Antibiotics
Antibiotics is medicine that kills harmful germs or stops them from growing.
Bleach is added to a bowl of dirty water to kill the bacteria inside. The bleach spreads through the water and breaks apart the germs. Some germs die fast; others take longer. Once the bleach does its work, the water holds far fewer living germs.
Explaining antibiotics by grade level
Some germs can make you sick. Doctors give you special medicine to fight them. In one test, you put medicine discs on a plate of germs. The medicine spreads out and makes a clear ring where germs die.
Projects that explore antibiotics
Antibiotics are medicines that kill harmful germs or stop them from growing, and cattle producers sometimes add them to animal feed. Traces can remain in the meat and keep killing bacteria long after. To test this, you swab agar dishes with juice from standard and natural ground beef brands, then incubate all six plates for five days. Natural beef averaged 31 percent bacterial coverage versus 30 percent for standard beef — suggesting natural beef carried fewer antibiotic residues, leaving more bacteria alive to grow.
Antibiotics kill harmful germs or stop them from growing, and their strength can be measured by how wide a clear ring forms around a treated disk. This project puts that to the test, comparing prescription antibiotics, over-the-counter acne creams, and plant extracts like oregano oil and tea tree oil against Propionibacterium acnes. Disks soaked in each treatment go onto agar plates with the bacteria, and after incubation you measure the inhibition zone — the clear ring where bacteria cannot grow. The prescription antibiotics produced the largest zones overall, though oregano oil ranked third, an unexpected result among the store-bought and plant-based options.
Antibiotics kill harmful bacteria or stop them from growing, but repeated exposure can leave some bacteria alive — and those survivors keep growing anyway. This two-part project tests that dynamic directly. First, you press everyday objects onto agar plates, one containing an antibiotic in the medium, and compare growth after a week. Then you streak E. coli across a fresh plate and place disks of penicillin G and tetracycline on it. After incubation, the clear zone around each disk reveals whether E. coli is sensitive or resistant to that antibiotic.

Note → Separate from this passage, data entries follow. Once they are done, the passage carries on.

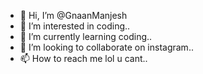 - 👋 Hi, I’m @GnaanManjesh
- 👀 I’m interested in coding..
- 🌱 I’m currently learning coding..
- 💞️ I’m looking to collaborate on instagram..
- 📫 How to reach me lol u cant..

<!---
GnaanManjesh/GnaanManjesh is a ✨ special ✨ repository because its `README.md` (this file) appears on your GitHub profile.
You can click the Preview link to take a look at your changes.
--->
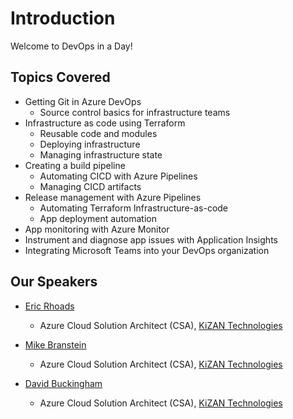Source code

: # Introduction

Welcome to DevOps in a Day! 

## Topics Covered

- Getting Git in Azure DevOps
    - Source control basics for infrastructure teams
- Infrastructure as code using Terraform
    - Reusable code and modules
    - Deploying infrastructure
    - Managing infrastructure state
- Creating a build pipeline
    - Automating CICD with Azure Pipelines
    - Managing CICD artifacts
- Release management with Azure Pipelines
    - Automating Terraform Infrastructure-as-code
    - App deployment automation
- App monitoring with Azure Monitor
- Instrument and diagnose app issues with Application Insights
- Integrating Microsoft Teams into your DevOps organization

## Our Speakers

* [Eric Rhoads](https://www.linkedin.com/in/eric-rhoads)
    * Azure Cloud Solution Architect (CSA), [KiZAN Technologies](http://kizan.com)

* [Mike Branstein](https://www.linkedin.com/in/mikebranstein)
    * Azure Cloud Solution Architect (CSA), [KiZAN Technologies](http://kizan.com)

* [David Buckingham](https://www.linkedin.com/in/davidbuckingham)
    * Azure Cloud Solution Architect (CSA), [KiZAN Technologies](http://kizan.com)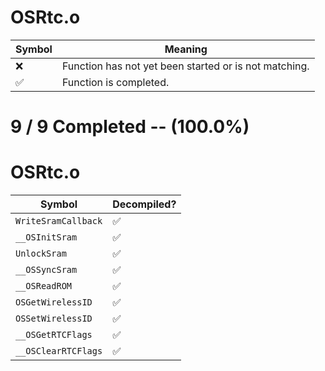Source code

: # OSRtc.o
| Symbol | Meaning 
| ------------- | ------------- 
| :x: | Function has not yet been started or is not matching. 
| :white_check_mark: | Function is completed. 


# 9 / 9 Completed -- (100.0%)
# OSRtc.o
| Symbol | Decompiled? |
| ------------- | ------------- |
| `WriteSramCallback` | :white_check_mark: |
| `__OSInitSram` | :white_check_mark: |
| `UnlockSram` | :white_check_mark: |
| `__OSSyncSram` | :white_check_mark: |
| `__OSReadROM` | :white_check_mark: |
| `OSGetWirelessID` | :white_check_mark: |
| `OSSetWirelessID` | :white_check_mark: |
| `__OSGetRTCFlags` | :white_check_mark: |
| `__OSClearRTCFlags` | :white_check_mark: |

Antibiotics kill harmful germs or stop them from growing, but not all antibiotics stop the same germ with equal strength. To find out which works best, you swab the hands of ten people and grow the bacteria on blood agar plates. After identifying coagulase-negative staphylococcus through gram staining and catalase testing, you spread it on Mueller Hinton plates and place discs soaked in different antibiotics on each plate. After overnight incubation, measuring the death zone around each disc with a caliper reveals which antibiotic destroys this common skin bacterium most effectively.

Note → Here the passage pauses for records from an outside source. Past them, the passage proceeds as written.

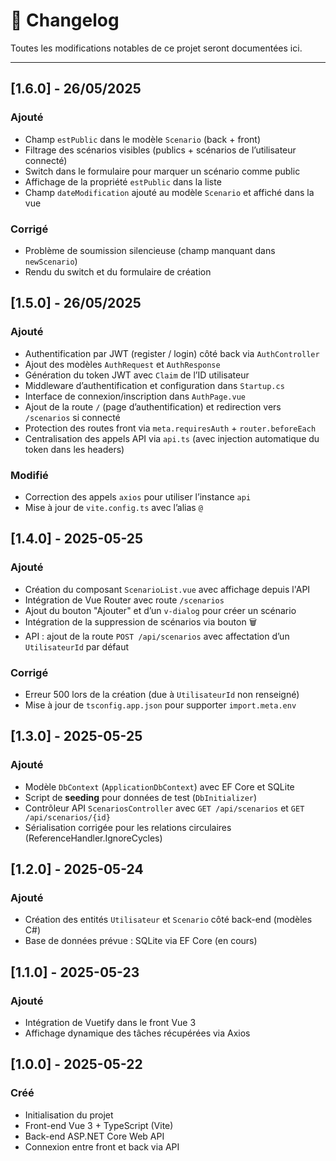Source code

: # 📝 Changelog

Toutes les modifications notables de ce projet seront documentées ici.

---
## [1.6.0] - 26/05/2025
### Ajouté
- Champ `estPublic` dans le modèle `Scenario` (back + front)
- Filtrage des scénarios visibles (publics + scénarios de l’utilisateur connecté)
- Switch dans le formulaire pour marquer un scénario comme public
- Affichage de la propriété `estPublic` dans la liste
- Champ `dateModification` ajouté au modèle `Scenario` et affiché dans la vue

### Corrigé
- Problème de soumission silencieuse (champ manquant dans `newScenario`)
- Rendu du switch et du formulaire de création


## [1.5.0] - 26/05/2025
### Ajouté
- Authentification par JWT (register / login) côté back via `AuthController`
- Ajout des modèles `AuthRequest` et `AuthResponse`
- Génération du token JWT avec `Claim` de l’ID utilisateur
- Middleware d’authentification et configuration dans `Startup.cs`
- Interface de connexion/inscription dans `AuthPage.vue`
- Ajout de la route `/` (page d’authentification) et redirection vers `/scenarios` si connecté
- Protection des routes front via `meta.requiresAuth` + `router.beforeEach`
- Centralisation des appels API via `api.ts` (avec injection automatique du token dans les headers)

### Modifié
- Correction des appels `axios` pour utiliser l’instance `api`
- Mise à jour de `vite.config.ts` avec l’alias `@`

## [1.4.0] - 2025-05-25
### Ajouté
- Création du composant `ScenarioList.vue` avec affichage depuis l'API
- Intégration de Vue Router avec route `/scenarios`
- Ajout du bouton "Ajouter" et d’un `v-dialog` pour créer un scénario
- Intégration de la suppression de scénarios via bouton 🗑️
- API : ajout de la route `POST /api/scenarios` avec affectation d’un `UtilisateurId` par défaut

### Corrigé
- Erreur 500 lors de la création (due à `UtilisateurId` non renseigné)
- Mise à jour de `tsconfig.app.json` pour supporter `import.meta.env`

## [1.3.0] - 2025-05-25
### Ajouté
- Modèle `DbContext` (`ApplicationDbContext`) avec EF Core et SQLite
- Script de **seeding** pour données de test (`DbInitializer`)
- Contrôleur API `ScenariosController` avec `GET /api/scenarios` et `GET /api/scenarios/{id}`
- Sérialisation corrigée pour les relations circulaires (ReferenceHandler.IgnoreCycles)


## [1.2.0] - 2025-05-24
### Ajouté
- Création des entités `Utilisateur` et `Scenario` côté back-end (modèles C#)
- Base de données prévue : SQLite via EF Core (en cours)

## [1.1.0] - 2025-05-23
### Ajouté
- Intégration de Vuetify dans le front Vue 3
- Affichage dynamique des tâches récupérées via Axios

## [1.0.0] - 2025-05-22
### Créé
- Initialisation du projet
- Front-end Vue 3 + TypeScript (Vite)
- Back-end ASP.NET Core Web API
- Connexion entre front et back via API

Antibiotics kill harmful germs or stop them from growing, and different medications can halt the same bacterium across very different distances. This project tests three acne treatments against Propionibacterium acnes — the skin bacterium that triggers inflammation when it multiplies too fast. You spread P. acnes across three agar plates, then place a filter paper disk soaked in Tetracycline, Clindamycin, or Benzoyl peroxide on each. After four days, measuring the inhibition zone around each disk shows which stopped bacterial growth across the widest area. Tetracycline produced the largest zone at 48mm, followed by Clindamycin at 44mm and Benzoyl peroxide at 27mm.